Conforme o Ministério da Saúde, a proporção de internações se manteve relativamente estável ao longo dos últimos anos: foram 1.961 em 2016; 2.017 (2017); 2.142 (2018); 2.194 (2019) e 1.951 no ano passado. Entre 2014 e 2018, as mais altas taxas de mortalidade por câncer de pênis foram verificadas em três estados da região Nordeste: Maranhão, Piauí e Sergipe; e em dois da região Norte: Pará e Tocantins. No ano passado, esses cinco estados, além de 370 cidades de todo o país, foram incluídos em um projeto-piloto que o ministério criou para qualificar o cuidado com a saúde masculina e tentar reduzir a incidência de câncer de pênis. A pasta destinou R$ 20 milhões ao projeto, ainda em fase experimental.

Higiene íntima

De acordo com o urologista Felipe de Paula, membro da diretoria da Sociedade Brasileira de Urologia (SBU) de São Paulo, muitos dos casos da doença poderiam ser evitados apenas com cuidados básicos com a higiene íntima, já que o descuido com a limpeza do órgão sexual masculino é identificada como o principal fator de risco.

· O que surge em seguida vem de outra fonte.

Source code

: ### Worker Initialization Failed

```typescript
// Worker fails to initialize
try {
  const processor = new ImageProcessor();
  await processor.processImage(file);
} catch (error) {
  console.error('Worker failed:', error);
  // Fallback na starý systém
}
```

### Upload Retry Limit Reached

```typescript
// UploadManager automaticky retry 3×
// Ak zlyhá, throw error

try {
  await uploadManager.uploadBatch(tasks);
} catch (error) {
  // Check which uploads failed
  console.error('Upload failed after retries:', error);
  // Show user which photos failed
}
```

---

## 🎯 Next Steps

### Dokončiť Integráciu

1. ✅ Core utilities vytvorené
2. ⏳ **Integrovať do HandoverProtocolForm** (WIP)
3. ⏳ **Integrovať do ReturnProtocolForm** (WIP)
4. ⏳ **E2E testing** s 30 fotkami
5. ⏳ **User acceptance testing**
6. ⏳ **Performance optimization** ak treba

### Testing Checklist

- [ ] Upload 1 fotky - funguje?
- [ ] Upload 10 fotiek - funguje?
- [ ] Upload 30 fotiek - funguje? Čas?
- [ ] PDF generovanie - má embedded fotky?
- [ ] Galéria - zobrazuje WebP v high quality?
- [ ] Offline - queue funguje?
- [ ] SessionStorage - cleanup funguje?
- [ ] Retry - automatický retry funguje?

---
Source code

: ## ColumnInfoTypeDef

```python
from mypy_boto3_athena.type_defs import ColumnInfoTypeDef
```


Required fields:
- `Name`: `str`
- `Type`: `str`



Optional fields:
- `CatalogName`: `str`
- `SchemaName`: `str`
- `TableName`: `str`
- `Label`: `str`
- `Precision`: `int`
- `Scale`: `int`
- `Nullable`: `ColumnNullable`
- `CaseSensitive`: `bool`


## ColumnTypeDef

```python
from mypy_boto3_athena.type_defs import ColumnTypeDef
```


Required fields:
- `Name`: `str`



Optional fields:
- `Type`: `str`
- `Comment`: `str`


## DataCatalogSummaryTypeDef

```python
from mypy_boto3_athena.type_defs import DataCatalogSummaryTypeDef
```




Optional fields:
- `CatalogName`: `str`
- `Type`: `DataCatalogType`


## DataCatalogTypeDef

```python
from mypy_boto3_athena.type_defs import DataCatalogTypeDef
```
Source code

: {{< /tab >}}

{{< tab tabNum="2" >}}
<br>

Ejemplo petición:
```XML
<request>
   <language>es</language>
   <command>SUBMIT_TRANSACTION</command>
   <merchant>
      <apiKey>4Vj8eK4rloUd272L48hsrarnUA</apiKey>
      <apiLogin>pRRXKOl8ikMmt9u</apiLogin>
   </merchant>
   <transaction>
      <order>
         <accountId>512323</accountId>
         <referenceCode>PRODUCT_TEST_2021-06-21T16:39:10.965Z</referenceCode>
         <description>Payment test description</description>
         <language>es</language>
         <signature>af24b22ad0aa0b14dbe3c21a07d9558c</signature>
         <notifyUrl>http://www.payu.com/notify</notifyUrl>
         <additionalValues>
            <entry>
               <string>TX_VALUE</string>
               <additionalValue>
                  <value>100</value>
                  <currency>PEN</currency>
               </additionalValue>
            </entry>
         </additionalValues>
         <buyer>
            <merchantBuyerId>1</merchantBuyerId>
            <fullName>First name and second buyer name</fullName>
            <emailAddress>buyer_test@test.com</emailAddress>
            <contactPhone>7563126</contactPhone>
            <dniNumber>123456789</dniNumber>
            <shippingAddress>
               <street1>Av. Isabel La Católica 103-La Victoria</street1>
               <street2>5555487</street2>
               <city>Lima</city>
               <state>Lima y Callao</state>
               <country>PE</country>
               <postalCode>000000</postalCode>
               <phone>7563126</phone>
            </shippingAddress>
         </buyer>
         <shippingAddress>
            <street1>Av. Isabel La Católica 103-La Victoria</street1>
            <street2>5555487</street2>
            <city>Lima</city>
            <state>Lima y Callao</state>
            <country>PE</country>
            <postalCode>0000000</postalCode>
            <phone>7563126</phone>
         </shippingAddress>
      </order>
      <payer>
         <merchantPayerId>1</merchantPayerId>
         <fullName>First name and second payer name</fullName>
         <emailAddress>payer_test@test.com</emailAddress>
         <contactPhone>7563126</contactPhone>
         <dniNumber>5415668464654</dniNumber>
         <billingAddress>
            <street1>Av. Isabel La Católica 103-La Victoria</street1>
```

“É preciso higienizar muito bem o pênis, mas não só sua parte exterior. É necessário expor a glande, ou seja, a cabeça do pênis; colocá-la para fora do prepúcio [camada de pele retrátil que cobre a extremidade do órgão] e lavá-la bem”, orienta o urologista, destacando que a presença de fimose pode aumentar o risco de surgimento de lesões e dificultar a lavagem adequada da glande (que deve ser feita apenas com água e sabonete ou sabão), aumentando o risco de surgimento de um tumor.

Demora no diagnóstico

Diretor clínico do Hospital Regional do Câncer de Presidente Prudente (HRCPP), no interior paulista, Paula também destaca que, por vários motivos, a maioria dos pacientes costuma demorar a constatar os sinais de que há algo de errado. E mais ainda para procurar um médico.

“Uma pesquisa demonstrou que, mesmo depois de perceber uma lesão no pênis, metade dos homens demorou mais de um ano para procurar o serviço de saúde. Seja por falta de acesso, seja, na maioria das vezes, por vergonha”, declarou o urologista à Agência Brasil, alertando para o fato de que, no último ano, o diagnóstico precoce da doença foi prejudicado também pelo medo do novo coronavírus.

“A situação piorou, pois com a covid-19, as pessoas têm procurado cada vez menos os serviços de saúde. Isto se reflete também em relação aos [diagnósticos de] tumores que se agravam à medida que a pessoa demora a buscar ajuda médica”, comentou Paula, destacando que, quanto mais cedo for iniciado, maiores as chances do tratamento de qualquer tipo de câncer ser bem-sucedido. “Infelizmente, quando muitas destes homens procuram o serviço de saúde, a situação já é grave.”

Paula recomenda que os homens fiquem atentos ao surgimento e à evolução de feridas e manchas em qualquer parte do órgão sexual, mas principalmente na glande. Ferimentos que não cicatrizam, a presença de uma secreção branca e/ou de um cheiro desagradável que não desapareça com a adequada lavagem do pênis podem ser indícios de um tumor.

Outro sinal preocupante pode ser a presença de gânglios inguinais (ínguas) na região das virilhas. Qualquer que seja o caso, a pessoa deve consultar um médico especialista para identificar a real causa do problema e receber o tratamento mais adequado.

Alta taxa de cura

Diagnosticado em estágio inicial, o tratamento do câncer de pênis apresenta elevada taxa de cura. A detecção dos casos de câncer pode ser feita por meio de exames clínicos, laboratoriais ou radiológicos. O tratamento depende da extensão local do tumor e do comprometimento dos gânglios inguinais, podendo ser feito por meio de cirurgia, radioterapia ou quimioterapia, conforme o caso. Segundo o Inca, o diagnóstico precoce é fundamental para evitar que a situação se agrave e seja necessário amputar parcial ou totalmente o pênis.

Embora seja mais frequente entre homens a partir dos 50 anos de idade, o câncer de pênis também pode atingir os mais jovens. Entre os fatores que aumentam o risco da pessoa vir a desenvolver a doença estão o fumo e as consequências de doenças sexualmente transmissíveis maltratadas – razão para os especialistas reforçarem a recomendação para que os homens usem preservativo ao terem relações sexuais.